Barbara pasó las postales a Nkata.

– De acuerdo -dijo a Vi-. Le seguiré la corriente. Explíqueme qué quiere decir.

– Son los lugares en que mantuvo relaciones sexuales con él. Cada vez que lo hacían en un sitio diferente, compraba una postal y me la enviaba. Una broma.

– Muy ocurrente, sin duda -dijo Barbara-. ¿Quién es ese hombre?

– Nunca lo dijo, pero supongo que está casado.

– ¿Por qué?

– Porque aparte de las postales, Nicola nunca lo mencionaba, supongo que porque su relación era secreta.

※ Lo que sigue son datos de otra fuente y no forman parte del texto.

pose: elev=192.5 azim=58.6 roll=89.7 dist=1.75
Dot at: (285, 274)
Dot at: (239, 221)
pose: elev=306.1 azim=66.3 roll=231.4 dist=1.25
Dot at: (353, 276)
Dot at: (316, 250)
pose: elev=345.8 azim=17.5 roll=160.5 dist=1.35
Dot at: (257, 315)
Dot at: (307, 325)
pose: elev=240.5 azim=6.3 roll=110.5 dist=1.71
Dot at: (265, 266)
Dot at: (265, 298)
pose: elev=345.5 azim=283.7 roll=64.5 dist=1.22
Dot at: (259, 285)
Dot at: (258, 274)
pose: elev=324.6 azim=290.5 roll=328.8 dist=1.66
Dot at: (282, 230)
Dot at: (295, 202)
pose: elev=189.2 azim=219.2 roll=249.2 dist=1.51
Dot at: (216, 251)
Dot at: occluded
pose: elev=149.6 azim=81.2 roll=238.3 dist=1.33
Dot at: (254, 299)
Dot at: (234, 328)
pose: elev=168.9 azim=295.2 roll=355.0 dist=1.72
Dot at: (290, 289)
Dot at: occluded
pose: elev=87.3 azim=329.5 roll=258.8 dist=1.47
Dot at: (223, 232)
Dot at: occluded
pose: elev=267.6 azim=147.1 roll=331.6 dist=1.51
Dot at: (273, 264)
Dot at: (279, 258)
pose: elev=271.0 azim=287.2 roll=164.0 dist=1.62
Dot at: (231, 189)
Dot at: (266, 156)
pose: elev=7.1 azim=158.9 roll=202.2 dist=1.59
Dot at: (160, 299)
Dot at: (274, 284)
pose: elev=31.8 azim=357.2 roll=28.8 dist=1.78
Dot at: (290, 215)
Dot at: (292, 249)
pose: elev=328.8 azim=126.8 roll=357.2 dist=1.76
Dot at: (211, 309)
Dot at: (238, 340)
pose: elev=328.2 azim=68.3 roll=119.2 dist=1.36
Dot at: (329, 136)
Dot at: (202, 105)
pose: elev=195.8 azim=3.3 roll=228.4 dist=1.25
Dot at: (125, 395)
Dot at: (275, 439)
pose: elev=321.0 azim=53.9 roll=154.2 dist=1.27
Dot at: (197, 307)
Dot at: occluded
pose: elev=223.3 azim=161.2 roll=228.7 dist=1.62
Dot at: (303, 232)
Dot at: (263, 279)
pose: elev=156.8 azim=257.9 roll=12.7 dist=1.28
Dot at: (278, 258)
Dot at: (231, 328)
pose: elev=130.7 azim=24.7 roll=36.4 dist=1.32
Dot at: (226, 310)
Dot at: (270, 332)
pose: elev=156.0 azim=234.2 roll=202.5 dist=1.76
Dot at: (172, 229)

– Se lo tomó como una costumbre, ¿verdad? -Nkata dejó las postales sobre la mesita auxiliar y escribió algo en su libreta-. ¿Se acostaba con otros hombres casados?

– Yo no he dicho eso. Solo creo que este estaba casado. Y no vivía en Londres.

Pero alguien sí, pensó Barbara. Tenía que haber alguien. Si la intención de Nicola Maiden era regresar a la ciudad a finales de verano, habría vuelto con medios de subsistencia. Después de ver aquel dúplex ultramoderno recién decorado, con la palabra «picadero» inscrita sobre todo él, ¿era absurdo suponer que alguien bien provisto de dinero la había instalado para tenerla a su disposición día y noche?

Eso llevaba a la pregunta de qué coño estaba haciendo allí Vi Nevin, pero tal vez eso había formado parte del trato. Una compañera de piso con la cual la amante podía pasar las horas de aburrimiento, a la espera de que apareciera su dueño y señor.

Era una suposición arriesgada, pero faltaba muy poco para imaginar a Nicola Maiden como una especie de sir Richard Burton moderno, que recorría los páramos a la busca de lugares nuevos y excitantes donde revolcarse con su amante casado.

¿Qué demonios hago trabajando en la policía, cuando todo el mundo se lo pasa en grande?, se preguntó Barbara.

Tendrían que echar un vistazo a la habitación y las pertenencias de Nicola Maiden, dijo a Vi Nevin. En algún lugar tenía que haber una prueba concreta de las intenciones de Nicola, y estaba decidida a encontrarla.